Madoff outdid his predecessor Charles Ponzi, the "father" of the scam.
Old Bernie made off with some $50 billion in funds of unsuspecting investors.
The scheme was allowed to perpetuate by the SEC, by either overlooking tips or coming up with nothing after his investments being examined several times over 16 years.
There are far larger Ponzis that have yet to be brought down.
This most recent example of a Ponzi Scheme is one in which many investors have and will continue to be effected by, but represents only an inkling of the vast number of people who will be affected by "The Big One.
" Ponzi schemes come in different shapes and sizes and in different varieties.
But remember, if it walks like a duck, waddles like a duck, quacks like a duck, and looks like a duck, it is indeed a duck.
Fortune favors the informed and the few.
Warning: in witnessing the Bernie Madoff phenomenon, you have seen a microeconomic event, the likes of which is symptomatic of a much larger disease in the macroeconomic environment.
This disease is a cancer in stage 4.
It has been festering since 1937.
You have effectively viewed a hologram.
When you cut into this malignancy, the sample slice betrays the whole mass.
And when further surgery is performed to eradicate, it is found to be a self-replicating Gremlin.
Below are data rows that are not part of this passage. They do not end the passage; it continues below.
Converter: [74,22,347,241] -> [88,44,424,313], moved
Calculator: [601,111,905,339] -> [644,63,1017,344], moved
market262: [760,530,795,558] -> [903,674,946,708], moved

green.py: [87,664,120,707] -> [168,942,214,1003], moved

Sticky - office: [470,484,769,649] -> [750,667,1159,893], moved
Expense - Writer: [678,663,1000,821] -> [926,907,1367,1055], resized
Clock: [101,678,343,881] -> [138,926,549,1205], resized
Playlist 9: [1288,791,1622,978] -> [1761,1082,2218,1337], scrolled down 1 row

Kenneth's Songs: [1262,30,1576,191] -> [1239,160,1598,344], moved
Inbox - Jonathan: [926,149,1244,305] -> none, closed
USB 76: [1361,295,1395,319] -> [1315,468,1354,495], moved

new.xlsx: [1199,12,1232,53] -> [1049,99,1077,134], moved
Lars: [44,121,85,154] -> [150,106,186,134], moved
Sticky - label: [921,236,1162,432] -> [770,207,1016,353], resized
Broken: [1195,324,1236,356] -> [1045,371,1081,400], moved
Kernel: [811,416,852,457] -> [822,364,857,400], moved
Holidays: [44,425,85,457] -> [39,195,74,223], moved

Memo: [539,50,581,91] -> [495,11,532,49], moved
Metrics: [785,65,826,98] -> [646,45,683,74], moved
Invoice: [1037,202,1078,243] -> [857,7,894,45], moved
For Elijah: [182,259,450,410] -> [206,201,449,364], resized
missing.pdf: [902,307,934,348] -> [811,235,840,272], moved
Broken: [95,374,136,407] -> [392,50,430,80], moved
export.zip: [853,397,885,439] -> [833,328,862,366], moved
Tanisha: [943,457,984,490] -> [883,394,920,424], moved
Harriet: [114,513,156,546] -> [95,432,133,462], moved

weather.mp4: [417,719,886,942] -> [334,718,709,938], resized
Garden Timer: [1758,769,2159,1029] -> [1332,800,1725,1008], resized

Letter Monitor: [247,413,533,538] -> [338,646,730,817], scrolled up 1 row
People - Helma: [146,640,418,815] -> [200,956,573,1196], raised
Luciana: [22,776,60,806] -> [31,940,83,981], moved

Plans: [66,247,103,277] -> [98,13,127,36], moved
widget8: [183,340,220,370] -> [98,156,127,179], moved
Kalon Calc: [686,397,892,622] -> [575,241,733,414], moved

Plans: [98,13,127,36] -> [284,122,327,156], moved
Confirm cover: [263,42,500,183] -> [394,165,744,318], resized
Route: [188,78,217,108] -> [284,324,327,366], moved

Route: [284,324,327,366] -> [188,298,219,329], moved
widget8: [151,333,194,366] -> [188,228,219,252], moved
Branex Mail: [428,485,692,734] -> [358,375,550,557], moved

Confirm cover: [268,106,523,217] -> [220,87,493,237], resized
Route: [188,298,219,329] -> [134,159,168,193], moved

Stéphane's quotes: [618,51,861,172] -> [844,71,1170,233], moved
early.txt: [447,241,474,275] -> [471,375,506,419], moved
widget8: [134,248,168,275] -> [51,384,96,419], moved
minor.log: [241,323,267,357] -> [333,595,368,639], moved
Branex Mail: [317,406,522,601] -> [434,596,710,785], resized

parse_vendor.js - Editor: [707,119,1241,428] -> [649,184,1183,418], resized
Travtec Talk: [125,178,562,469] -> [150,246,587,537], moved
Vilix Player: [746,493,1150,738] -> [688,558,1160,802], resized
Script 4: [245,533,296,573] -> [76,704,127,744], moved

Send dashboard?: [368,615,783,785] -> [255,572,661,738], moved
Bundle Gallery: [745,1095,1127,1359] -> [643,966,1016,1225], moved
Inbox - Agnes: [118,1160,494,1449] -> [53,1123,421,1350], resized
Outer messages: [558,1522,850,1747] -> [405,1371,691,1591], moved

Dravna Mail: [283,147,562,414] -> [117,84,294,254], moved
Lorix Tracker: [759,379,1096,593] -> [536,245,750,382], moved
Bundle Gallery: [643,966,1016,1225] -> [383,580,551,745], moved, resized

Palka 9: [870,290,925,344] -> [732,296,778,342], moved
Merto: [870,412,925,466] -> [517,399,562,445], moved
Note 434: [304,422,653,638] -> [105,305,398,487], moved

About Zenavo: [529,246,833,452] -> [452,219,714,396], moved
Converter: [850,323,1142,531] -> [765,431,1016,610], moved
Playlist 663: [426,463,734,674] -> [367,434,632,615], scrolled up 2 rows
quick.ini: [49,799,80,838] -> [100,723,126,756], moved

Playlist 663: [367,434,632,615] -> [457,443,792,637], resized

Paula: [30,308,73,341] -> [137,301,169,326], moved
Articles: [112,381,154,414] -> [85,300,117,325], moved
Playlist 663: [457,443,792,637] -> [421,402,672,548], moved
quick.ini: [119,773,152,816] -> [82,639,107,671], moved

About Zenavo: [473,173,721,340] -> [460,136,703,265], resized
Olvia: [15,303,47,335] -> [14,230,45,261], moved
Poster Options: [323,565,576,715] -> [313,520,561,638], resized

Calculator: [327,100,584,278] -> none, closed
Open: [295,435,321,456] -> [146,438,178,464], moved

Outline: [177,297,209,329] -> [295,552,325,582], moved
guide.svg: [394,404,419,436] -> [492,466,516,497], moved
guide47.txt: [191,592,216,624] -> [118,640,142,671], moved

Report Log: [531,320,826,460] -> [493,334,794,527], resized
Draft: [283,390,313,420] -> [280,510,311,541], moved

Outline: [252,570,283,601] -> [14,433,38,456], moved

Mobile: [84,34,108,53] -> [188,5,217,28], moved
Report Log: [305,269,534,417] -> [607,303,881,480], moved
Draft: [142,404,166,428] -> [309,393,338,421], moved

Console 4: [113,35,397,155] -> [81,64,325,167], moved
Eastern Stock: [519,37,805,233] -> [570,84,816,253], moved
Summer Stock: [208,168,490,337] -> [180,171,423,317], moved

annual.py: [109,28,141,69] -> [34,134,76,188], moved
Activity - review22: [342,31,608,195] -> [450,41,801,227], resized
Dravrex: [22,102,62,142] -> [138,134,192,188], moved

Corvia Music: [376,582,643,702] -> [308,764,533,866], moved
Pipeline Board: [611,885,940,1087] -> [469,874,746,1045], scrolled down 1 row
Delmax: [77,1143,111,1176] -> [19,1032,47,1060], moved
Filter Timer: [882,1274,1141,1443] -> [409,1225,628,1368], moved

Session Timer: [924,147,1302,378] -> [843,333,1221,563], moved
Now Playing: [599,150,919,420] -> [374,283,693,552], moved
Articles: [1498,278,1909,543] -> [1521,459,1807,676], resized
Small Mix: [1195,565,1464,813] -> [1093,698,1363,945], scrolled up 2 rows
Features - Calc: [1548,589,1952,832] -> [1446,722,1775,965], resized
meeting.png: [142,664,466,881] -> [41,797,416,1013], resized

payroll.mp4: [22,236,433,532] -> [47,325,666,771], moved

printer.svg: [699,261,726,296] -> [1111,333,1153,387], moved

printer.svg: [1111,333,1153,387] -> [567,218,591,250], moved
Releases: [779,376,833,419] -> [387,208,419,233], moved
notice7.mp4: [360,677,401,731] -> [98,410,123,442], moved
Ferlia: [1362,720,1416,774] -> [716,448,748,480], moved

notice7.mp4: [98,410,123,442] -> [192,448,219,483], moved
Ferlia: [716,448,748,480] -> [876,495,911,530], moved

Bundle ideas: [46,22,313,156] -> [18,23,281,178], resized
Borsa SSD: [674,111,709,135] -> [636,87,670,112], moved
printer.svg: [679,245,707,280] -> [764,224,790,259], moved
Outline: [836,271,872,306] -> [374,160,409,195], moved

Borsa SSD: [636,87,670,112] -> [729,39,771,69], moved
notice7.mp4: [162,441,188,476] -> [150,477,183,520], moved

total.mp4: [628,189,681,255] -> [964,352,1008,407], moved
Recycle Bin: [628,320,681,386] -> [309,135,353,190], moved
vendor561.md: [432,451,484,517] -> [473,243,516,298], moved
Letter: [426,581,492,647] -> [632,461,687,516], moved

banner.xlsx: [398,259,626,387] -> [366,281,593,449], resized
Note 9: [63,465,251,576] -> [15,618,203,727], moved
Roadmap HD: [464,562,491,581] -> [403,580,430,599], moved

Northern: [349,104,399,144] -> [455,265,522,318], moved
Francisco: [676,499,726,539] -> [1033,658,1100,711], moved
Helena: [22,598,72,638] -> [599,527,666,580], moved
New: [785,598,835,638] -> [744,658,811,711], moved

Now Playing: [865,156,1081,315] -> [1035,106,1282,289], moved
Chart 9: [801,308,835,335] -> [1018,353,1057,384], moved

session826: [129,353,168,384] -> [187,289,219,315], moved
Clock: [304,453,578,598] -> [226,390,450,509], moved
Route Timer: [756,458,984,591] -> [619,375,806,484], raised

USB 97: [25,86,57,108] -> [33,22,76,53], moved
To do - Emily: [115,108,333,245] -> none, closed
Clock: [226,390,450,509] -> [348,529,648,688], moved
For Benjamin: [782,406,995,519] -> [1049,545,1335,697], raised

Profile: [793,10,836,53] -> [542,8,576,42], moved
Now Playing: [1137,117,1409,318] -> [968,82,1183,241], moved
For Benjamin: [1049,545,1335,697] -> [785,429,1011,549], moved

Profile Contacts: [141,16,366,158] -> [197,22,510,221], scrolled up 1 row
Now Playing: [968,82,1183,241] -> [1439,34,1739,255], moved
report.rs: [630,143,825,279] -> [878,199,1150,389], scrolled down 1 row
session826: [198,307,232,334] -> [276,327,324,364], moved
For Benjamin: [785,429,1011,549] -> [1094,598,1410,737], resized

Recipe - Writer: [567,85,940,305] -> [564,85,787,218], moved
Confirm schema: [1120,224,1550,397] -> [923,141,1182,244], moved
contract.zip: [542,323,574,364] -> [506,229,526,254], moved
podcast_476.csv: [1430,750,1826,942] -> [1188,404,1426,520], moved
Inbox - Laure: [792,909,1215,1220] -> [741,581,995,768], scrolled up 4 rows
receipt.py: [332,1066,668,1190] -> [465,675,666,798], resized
Social Security is one such macroeconomic Ponzi Scheme.
This duck is a payout to early investors the money of newer contributing investors.
Most Gen Xers and younger have little confidence that they will see any of the Social Security funds they have dutifully contributed during their working lives.
A Ponzi fails when the flow of new investors is cut off by exposure or is not enough to sustain the earlier contributors in the scheme.
Statistics show that beginning in 2011, nearly 11,000 Baby Boomers will turn 65 every single day.
The early retirees have already begun their exits from the workforce.
The balance of new investors to earlier investors is being tipped in the direction of the early investors.
There will soon be a large and obvious discrepancy, with new investors (present labor force) not paying in enough funds to support the early investors (retired workers).
The payouts of Social Security benefits will not come to an abrupt halt once the balance of old vs.
new is upset.
There will be no line drawn in the sand to distinguish who will and who will not get benefits.
That would no be politically expedient.
The trend has already been set.
In the Fed's recent announcement (March 18, 2009) of monetizing U.
S.
public debt, it has signaled its intent to inflate or die.
Bernanke, a student of the Great Depression, is making good on his promise and his understanding that the printing press can intervene to avoid a deflation.
In the minds of most Americans it will be much more acceptable to be paid (Social Security benefits) as promised.
Future consequences will be just another oversight, just as happened with sub prime mortgages.
The mindset will be: "So long as I get what's coming to me.
" So this is the course that will be followed.
A massive depreciation of the currency, the scope of which can not be presently appreciated, will ensue.
Monetization of this and other unfunded liabilities will contribute to hyperinflation.
Presently Zimbabwe is facing this predicament of hyperinflation.
The country men are panning for gold to buy bread.
An attitude of "it can't happen here" may have you out panning in the not-too-distant future.
This is not what was intended in referencing your retirement as the "golden years.
" Face the facts, and prudently acquire gold and gold stocks to secure your future from social "in"security.